921 Chatham Lane Suite
100 Columbus, OH
Areas of Expertise
- Survey Research
- Economic Demography
Professor Olsen has been heavily involved with Center for Human Resource Research (CHRR) and the National Longitudinal Surveys of Labor Market Experience (NLS) for over twenty years. He also works on other projects at CHRR, most of which are related to applied microeconomics. For example, CHRR has operated the Consumer Finance Monthly survey since 2005, which has collected detailed data on household balance sheets, financial management and financial knowledge. Having been continuously collected for over two years in advance of the financial panic and subsequent recession as well as since then, these data provide a unique lens through which researchers can study the recent financial dislocations. The Consumer Finance Monthly is the only continuously operated household financial survey of American households over this period. It has been used for dissertations by several graduate students in the department. Over the years, several graduate students with interests in labor and economic demography have supported themselves with research assistant positions at CHRR.
Professor Olsen also has a project investigating depressivity over the life cycle and across generations using NLS data collected over the past several decades, including the child development study funded by NIH – the Children of the NLSY79. Another current project looks at the hedonic valuation of traits in the marriage market, allowing for the possibility that men and women place differential values and traits. This project also aims to infer whether trait valuations are different for different cohorts, comparing people born 1957-64 with those born 1980-84.
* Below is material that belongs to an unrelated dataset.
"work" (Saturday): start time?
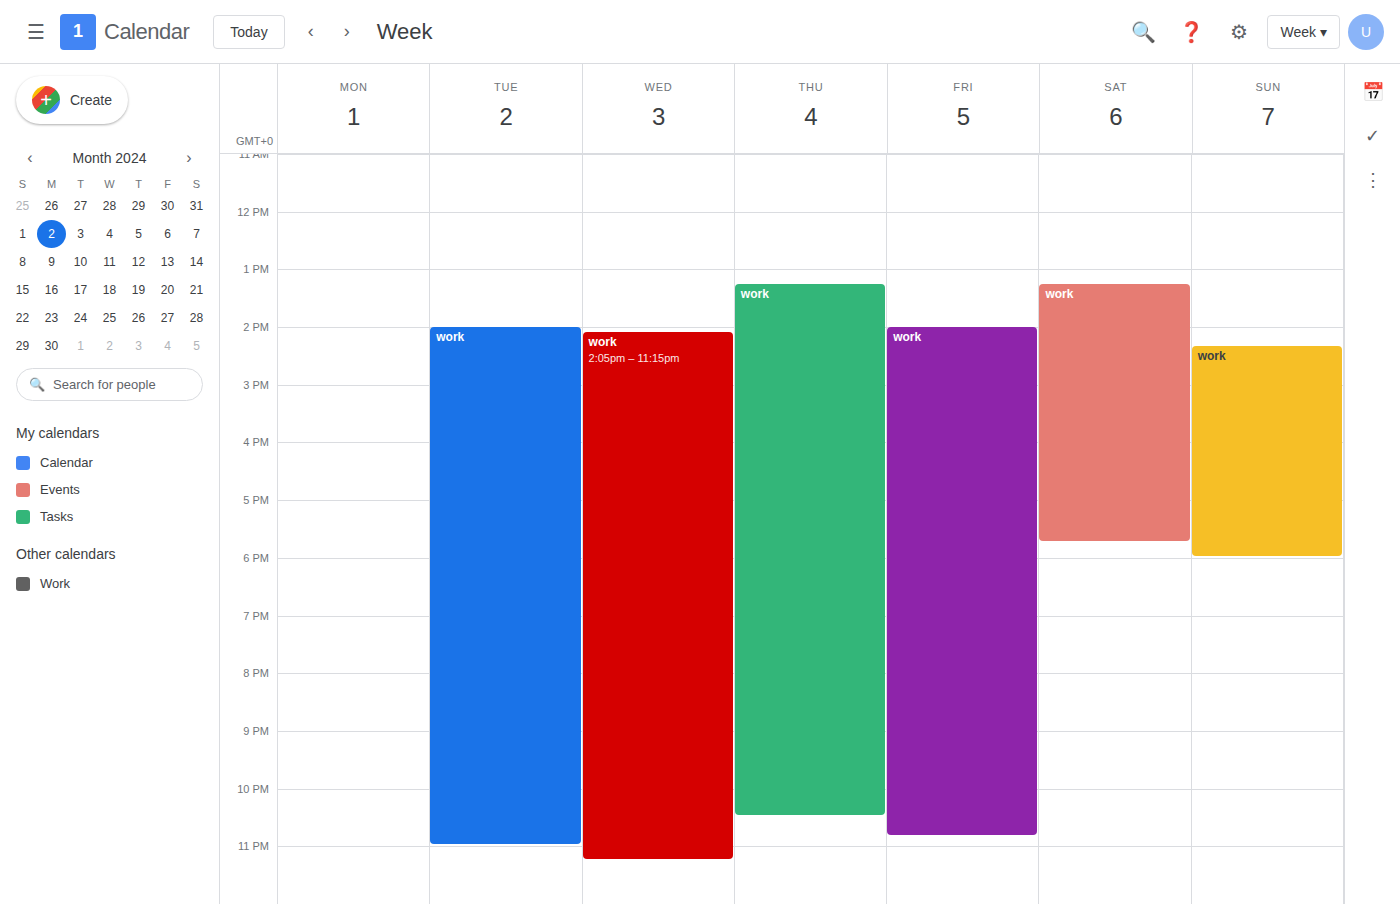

While he teaches only rarely, he maintains his long-standing interests in econometrics, labor economics, applied micro and economic demography. He has served a term as the Director of the Initiative in Population Research – an NICHD funded interdisciplinary population center at Ohio State. He guided that effort for four of its first five years and helped establish it as a thriving center for social science research that spans a great many colleges and departments at Ohio State.